I want to scream, because of the anguish I feel inside right now for my people; not only in America, but in Africa as well. I often find myself wondering what life would have been like for me had not I been born in America; if my ancestors had not been kidnapped from their homes and villages. What; I think, would be my name?
I would undoubtedly be somebody totally different had I been born there; had slavery never taken place. However, this thought is wishful thinking. Dreams and visions of a forest life, far away from life in a nation which can sometimes be so callous towards their own.
Black people have had a rough time here and still do, but now some of it is our own fault; because we have become beggars in our right. Instead of kings and queens we have become paupers, beggars and borrowers waiting a on a handout; it is time to move on from that, but some of us are too heavy to carry and too paralyzed to carry ourselves.
Can we continue to blame it on the white people? The answer might surprise those who feel as if they too carry a burden too hard. It is difficult to comprehend when you have not the experience of being there. I cannot remember a time in life that someone I know has not needed help at some point in life; however, it is the thought that although help might be needed, is it really the case that we stay there?
This post is more for my brothers and sisters who want out than for anyone else reading now. It is not the case that all do not need to break free, but that all are not ready yet. There are people, both men and women who are praying for a better way of life other than government issued benefits and those are the ones who need this encouragement.
I want to say that it is not the case that prayers have not been answered, but it is that prayers might have been hindered. I cannot say that help is not available; I cannot say that people don’t care, because they do. Maybe not in the way of taking people by the hand but by offering the programs in the first place, and we must understand that no one is going to do any more than they have already put it out there. It is up to us to go get it.
More than going to get it, because some have gotten and continue to get and are in the same frame of mind as at the start; so, what is the problem?
The problem is that:
1) Someone doesn’t know any better, because their parents lived this way, and so do they; hence there is no exposure to something new.
2) Someone sees this thing as a way to get what they can get “free,” doesn’t matter what it is they want it, and will put in a day’s work to get those things which are free. This includes long lines, the drudgery of monthly forms, people prying into your personal life asking very personal questions about everyone in the house. It is not the case that this person will not lie to get that thing free.
3) Someone is lazy, don’t want anything.
4) Someone wants out, has the exposure, but its taking time so they still receive the help. They are educating themselves and taking advantage of every means available to them to move to another level in their mind and circumstance.
5) Someone works but doesn’t make enough money still, but even here there is a tendency not to reach for better.
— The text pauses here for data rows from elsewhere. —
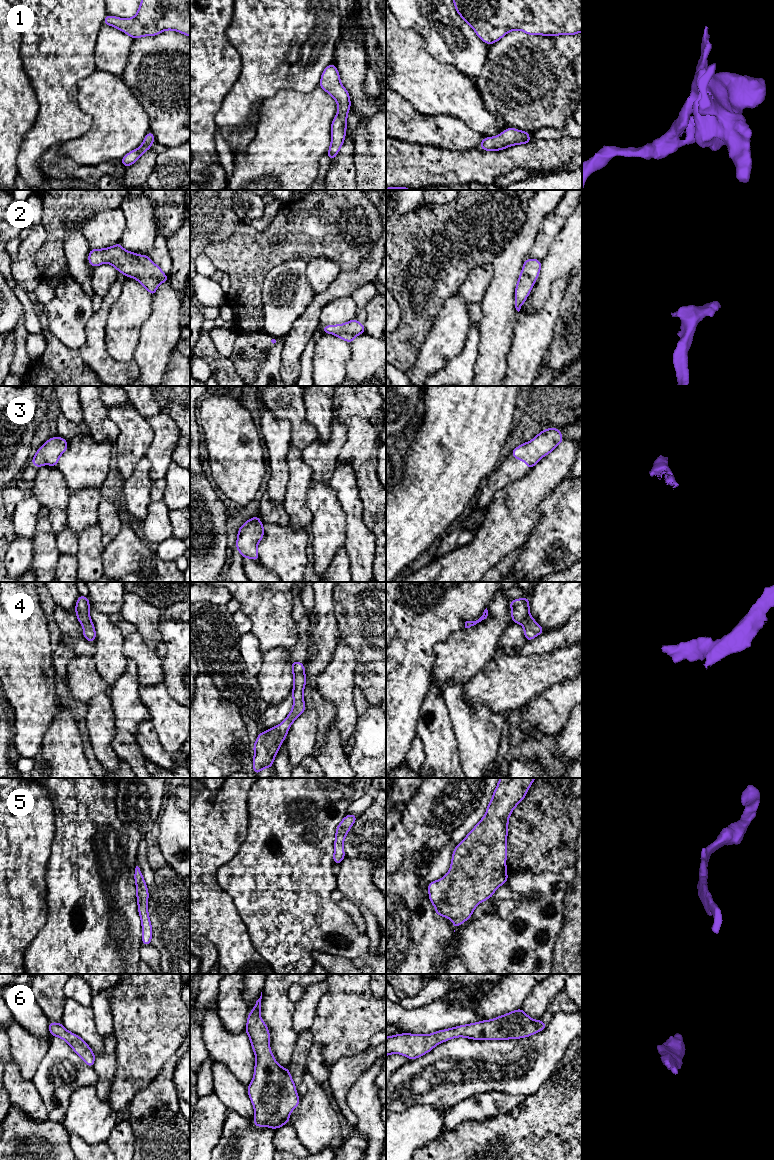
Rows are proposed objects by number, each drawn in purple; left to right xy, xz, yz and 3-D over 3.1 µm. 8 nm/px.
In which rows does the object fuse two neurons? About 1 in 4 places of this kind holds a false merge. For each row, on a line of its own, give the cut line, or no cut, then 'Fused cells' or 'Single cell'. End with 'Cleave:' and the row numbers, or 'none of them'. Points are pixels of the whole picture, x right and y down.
1: No split. Single cell
2: No split. Single cell
3: No split. Single cell
4: No split. Single cell
5: No split. Single cell
6: No split. Single cell
Cleave: none of them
Notably, #1, 4, can be helped if they reach out, but sadly, when someone hasn’t gotten up to go seek someone will not find it. In the case of all the above examples the government; along with the benefits offers help for school and daycare, jobs, now phones, but if there is no seeking, no asking then there is no help. In reality it requires an awakening. The fourth individual is at the place in their mind where they take “advantage” of the programs offered with the mind of self-empowerment. It’s all in the mind.
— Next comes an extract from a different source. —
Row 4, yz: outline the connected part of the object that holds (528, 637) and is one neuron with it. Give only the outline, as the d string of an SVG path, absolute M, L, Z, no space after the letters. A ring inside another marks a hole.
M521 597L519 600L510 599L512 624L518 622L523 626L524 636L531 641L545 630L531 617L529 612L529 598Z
I was on a class field trip once and on the van I was riding with a bunch of guys; not only guys but young white guys, a Hawaiian, and my professor who my age. There were other women, but somehow I was the only female with all these men. At 48 years old, here I was, as old as my instructor and on bus full of kids just out of high school; or not far from it.
Somehow the conversation went to the discussion of women on welfare. I know now that it was the place I needed to be, because I had no clue to what people really thought about the women who receive help. Mind you this was no short trip so what I heard I could not run from it; nor could I turn it off. I was forced to sit there and listen to their version of how Women on Welfare give me the blues.
The Hawaiian guy was very passionate about his lack of desire to put money in the pot for women who don’t choose carefully their children’s fathers. What he said was an eye opener for me because he felt that these women sleep with bums, losers who have no intention of doing anything; except use the women. Moreover, he asks, why does he have to continue to pay for children who are not his? He goes on to say that it; literally pisses him off when he gets his check and he doesn’t have enough money to buy groceries and he sees women loading their baskets with junk, or the baby daddy, boyfriends putting food in and when they get to the register out comes the old EBT card. Conversely, he stated, that he has to suffer when he is sick because there is little money for doctor’s visits and then he has to pay for children; again, not his.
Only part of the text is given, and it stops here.